### EXCERPT PROVIDED:
----------

7 Tips on how to Keep Your Website Security high and protect it from Hackers

You might think that because you are operating a small business and appealing primarily to a local audience, your website has nothing to offer for intrepid hackers. Unfortunately, this couldn not be further from the truth.

Data from the Symantec Internet Security Threat Report reveals that up to 43% of cyber attacks target small businesses, with most of these threats being perpetrated via web-based attacks.

To make matters worse, when cyber criminals infiltrate these websites their focus often isn’t on data. Instead, hackers will use small business servers to distribute high volumes of spam, or to upload fake websites that can spread malicious files to other networks.

So, what should your business do to counter this growing threat? You can go a long way toward protecting your website from cyber-attacks by adhering to cyber security best practices.

1. Work with a Secure Web Host

There are hundreds of web hosting providers on the Internet, each offering competitive features and services. Sorting through all these options can be overwhelming, especially for someone without a relevant expertise. While review sites and web forums should give you some idea about web hosting reliability and quality, there are a few key characteristics that any secure web hosting provider should have by default:

  • Online backup services that can restore your lost or stolen data without any compromise. Before making your choice on web hosting, it’s best to enquire the provider about what data exactly gets backed up, where it is stored, and for how long it is being retained
  • Distributed Denial-of-Service attacks (DDoS) are a common technique hackers use to shut down websites. Assailants will cause your Internet service to shut down (denial of service)by generating numerous requests to access your web page using multiple computers and connections. A good hosting provider should have filters in place that help distinguish real requests from fake ones, protecting your website from flood attacks.

----------

### DATA EXTRACT:
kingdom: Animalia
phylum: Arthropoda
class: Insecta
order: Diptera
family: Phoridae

----------

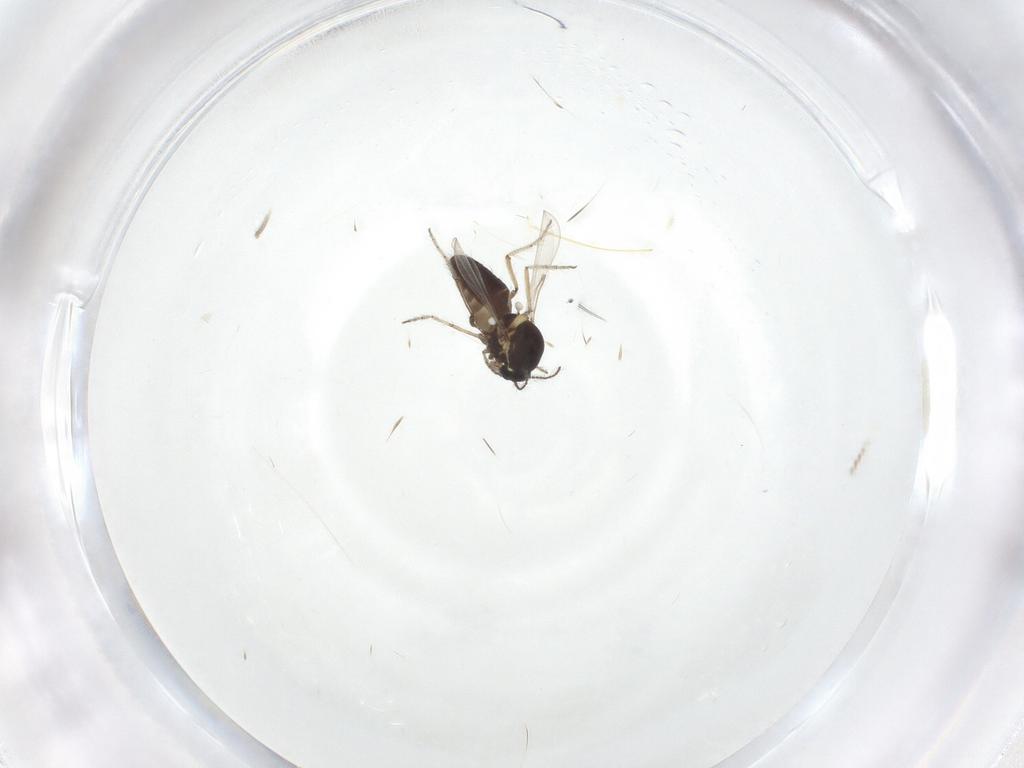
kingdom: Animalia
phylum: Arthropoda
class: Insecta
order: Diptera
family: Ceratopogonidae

----------

### WORK INSTRUCTIONS:
Output the passage of the website security article starting with "So, what should" and going on through "security best practices.", copied word for word.

### SOLVED PROBLEM:
So, what should your business do to counter this growing threat? You can go a long way toward protecting your website from cyber-attacks by adhering to cyber security best practices.